Merah ranum di sisi jurang biru, matahari bersolek di danau yang hening. Menyapa kepada isi alam, lewat senandung angin di rerimbunan tanpa nyiur. Kepada cuaca pagi itu, seperti berdoa penuh pengharapan. Agar abadi keindahan sebagaimana ombak membelai pantai, dan birunya langit yang melatarbelakangi awan.

Begitu juga mimpi, serta senyum di pagi hari. Seakan tidak pernah ingin berhenti walaupun kadang kepedihan menghunjam, tetaplah tersenyum. Walau terpaksa, tetaplah melangkah mengikuti roda yang berputar di sumbu waktu dan temukan cahaya di setiap keremangan.

Kesunyian hanyalah sebagian kecil dari peradaban di sebuah titik waktu. Tidak ada yang abadi, selain keabadian itu sendiri.
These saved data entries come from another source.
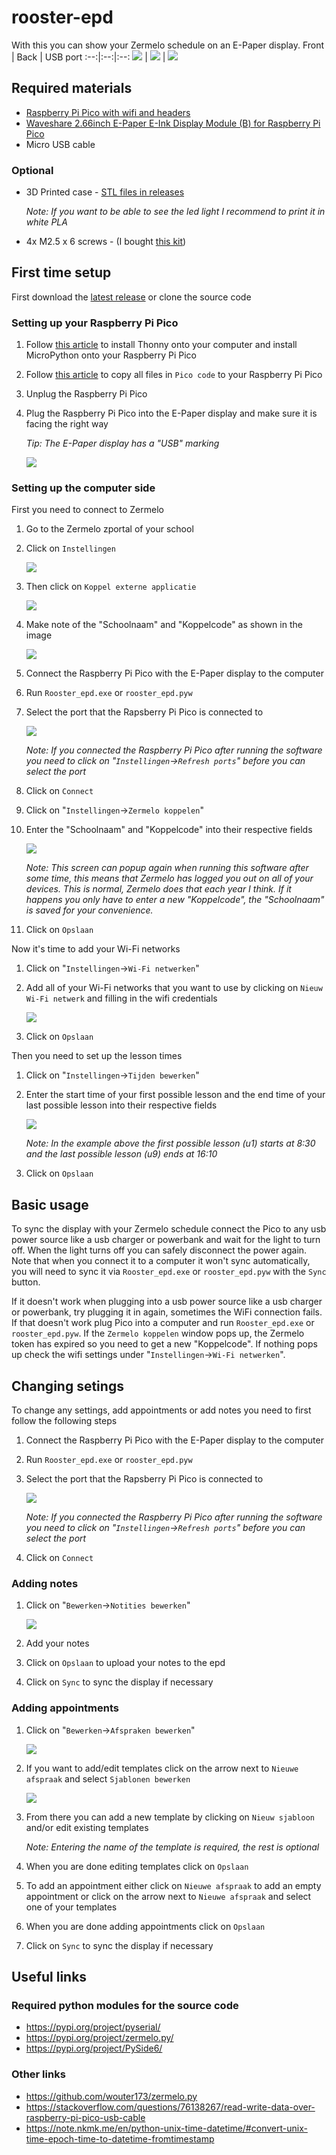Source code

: # rooster-epd
With this you can show your Zermelo schedule on an E-Paper display.
Front | Back | USB port
:--:|:--:|:--:
![](/Images/epd_front.png) | ![](/Images/epd_back.png) | ![](/Images/epd_usb.png)

## Required materials
- [Raspberry Pi Pico with wifi and headers](https://www.raspberrystore.nl/PrestaShop/nl/raspberry-pi-pico/486-raspberry-pi-pico-wh-5056561800196.html)
- [Waveshare 2.66inch E-Paper E-Ink Display Module (B) for Raspberry Pi Pico](https://www.waveshare.com/pico-epaper-2.66-b.htm)
- Micro USB cable
### Optional
- 3D Printed case - [STL files in releases](https://github.com/duisterethomas/rooster-epd/releases)

  _Note: If you want to be able to see the led light I recommend to print it in white PLA_
- 4x M2.5 x 6 screws - (I bought [this kit](https://www.amazon.nl/dp/B075WY5367?psc=1&ref=ppx_yo2ov_dt_b_product_details))

## First time setup
First download the [latest release](https://github.com/duisterethomas/rooster-epd/releases) or clone the source code
   
### Setting up your Raspberry Pi Pico
1. Follow [this article](https://projects.raspberrypi.org/en/projects/getting-started-with-the-pico/0) to install Thonny onto your computer and install MicroPython onto your Raspberry Pi Pico
2. Follow [this article](https://www.freva.com/transfer-files-between-computer-and-raspberry-pi-pico/) to copy all files in `Pico code` to your Raspberry Pi Pico
3. Unplug the Raspberry Pi Pico
4. Plug the Raspberry Pi Pico into the E-Paper display and make sure it is facing the right way

   _Tip: The E-Paper display has a "USB" marking_

   ![](/Images/epaper_display.png)

### Setting up the computer side
First you need to connect to Zermelo
1. Go to the Zermelo zportal of your school
2. Click on `Instellingen`
   
   ![](/Images/zermelo_home.png)
3. Then click on `Koppel externe applicatie`
   
   ![](/Images/zermelo_settings.png)
4. Make note of the "Schoolnaam" and "Koppelcode" as shown in the image
   
   ![](/Images/zermelo_koppel_externe_app.png)
5. Connect the Raspberry Pi Pico with the E-Paper display to the computer
6. Run `Rooster_epd.exe` or `rooster_epd.pyw`
7. Select the port that the Rapsberry Pi Pico is connected to

   ![](/Images/main_window.png)

   _Note: If you connected the Raspberry Pi Pico after running the software you need to click on "`Instellingen`->`Refresh ports`" before you can select the port_
8. Click on `Connect`
9. Click on "`Instellingen`->`Zermelo koppelen`"
10. Enter the "Schoolnaam" and "Koppelcode" into their respective fields
    
    ![](/Images/setup_window.png)

    _Note: This screen can popup again when running this software after some time, this means that Zermelo has logged you out on all of your devices. This is normal, Zermelo does that each year I think. If it happens you only have to enter a new "Koppelcode", the "Schoolnaam" is saved for your convenience._

11. Click on `Opslaan`

Now it's time to add your Wi-Fi networks
1. Click on "`Instellingen`->`Wi-Fi netwerken`"
2. Add all of your Wi-Fi networks that you want to use by clicking on `Nieuw Wi-Fi netwerk` and filling in the wifi credentials

    ![](/Images/wifi_window.png)
  
3. Click on `Opslaan`

Then you need to set up the lesson times
1. Click on "`Instellingen`->`Tijden bewerken`"
2. Enter the start time of your first possible lesson and the end time of your last possible lesson into their respective fields

    ![](/Images/tijden_window.png)

   _Note: In the example above the first possible lesson (u1) starts at 8:30 and the last possible lesson (u9) ends at 16:10_

3. Click on `Opslaan`

## Basic usage
To sync the display with your Zermelo schedule connect the Pico to any usb power source like a usb charger or powerbank and wait for the light to turn off. When the light turns off you can safely disconnect the power again. Note that when you connect it to a computer it won't sync automatically, you will need to sync it via `Rooster_epd.exe` or `rooster_epd.pyw` with the `Sync` button.

If it doesn't work when plugging into a usb power source like a usb charger or powerbank, try plugging it in again, sometimes the WiFi connection fails. If that doesn't work plug Pico into a computer and run `Rooster_epd.exe` or `rooster_epd.pyw`. If the `Zermelo koppelen` window pops up, the Zermelo token has expired so you need to get a new "Koppelcode". If nothing pops up check the wifi settings under "`Instellingen`->`Wi-Fi netwerken`".

## Changing setings
To change any settings, add appointments or add notes you need to first follow the following steps
1. Connect the Raspberry Pi Pico with the E-Paper display to the computer
2. Run `Rooster_epd.exe` or `rooster_epd.pyw`
3. Select the port that the Rapsberry Pi Pico is connected to

   ![](/Images/main_window.png)

   _Note: If you connected the Raspberry Pi Pico after running the software you need to click on "`Instellingen`->`Refresh ports`" before you can select the port_
4. Click on `Connect`

### Adding notes
1. Click on "`Bewerken`->`Notities bewerken`"

   ![](/Images/notities_window.png)
2. Add your notes
3. Click on `Opslaan` to upload your notes to the epd
4. Click on `Sync` to sync the display if necessary

### Adding appointments
1. Click on "`Bewerken`->`Afspraken bewerken`"

   ![](/Images/afspraken_window.png)
2. If you want to add/edit templates click on the arrow next to `Nieuwe afspraak` and select `Sjablonen bewerken`

   ![](/Images/sjablonen_window.png)
3. From there you can add a new template by clicking on `Nieuw sjabloon` and/or edit existing templates

   _Note: Entering the name of the template is required, the rest is optional_
4. When you are done editing templates click on `Opslaan`
5. To add an appointment either click on `Nieuwe afspraak` to add an empty appointment or click on the arrow next to `Nieuwe afspraak` and select one of your templates
6. When you are done adding appointments click on `Opslaan`
7. Click on `Sync` to sync the display if necessary

## Useful links
### Required python modules for the source code
- https://pypi.org/project/pyserial/
- https://pypi.org/project/zermelo.py/
- https://pypi.org/project/PySide6/
### Other links
- https://github.com/wouter173/zermelo.py
- https://stackoverflow.com/questions/76138267/read-write-data-over-raspberry-pi-pico-usb-cable
- https://note.nkmk.me/en/python-unix-time-datetime/#convert-unix-time-epoch-time-to-datetime-fromtimestamp
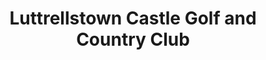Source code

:---
title: "Luttrellstown Castle Golf and Country Club"
address: " Luttrellstown Castle Golf and Country Club, Luttrellstown Castle, Castleknock, Dublin, Dublin"
tel: "00353 1 808 9988"
county: "Dublin"
category: "Golf"
type: "Content"
lat: "53.373908"
lng: "-6.420822"
---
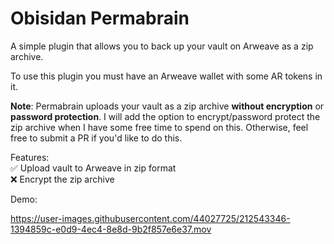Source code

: # Obisidan Permabrain

A simple plugin that allows you to back up your vault on Arweave as a zip archive.

To use this plugin you must have an Arweave wallet with some AR tokens in it.

**Note**: Permabrain uploads your vault as a zip archive **without encryption** or **password protection**. 
I will add the option to encrypt/password protect the zip archive when I have some free time to spend on this.
Otherwise, feel free to submit a PR if you'd like to do this.

Features:  
✅ Upload vault to Arweave in zip format  
❌ Encrypt the zip archive

Demo:

https://user-images.githubusercontent.com/44027725/212543346-1394859c-e0d9-4ec4-8e8d-9b2f857e6e37.mov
Namun demikian mengabadikan senyum bukan berarti tanpa makna. Karenanya, perliharalah senyum dengan sehampar keindahan. Lupakan segala penderitaan yang bertumpu pada kesementaraan itu.

Tidak terasa sudah sedemikian jauh perjalanan. Ada banyak pemandangan terkenang. Walau tidak semua tersimpan, namun beberapa diantaranya menyiratkan sesuatu yang tidak ikut berkarat karena waktu. Seolah mereka ingin diungkap kembali, sebagai sebuah fragmen cinta yang tidak terlupakan, kenangan abadi.

Tidak pernah ada yang menandingi indahnya hamparan hijau itu. Walaupun sesekali harus kembali kepada lembah untuk melepas dahaga dengan taburan embun disana.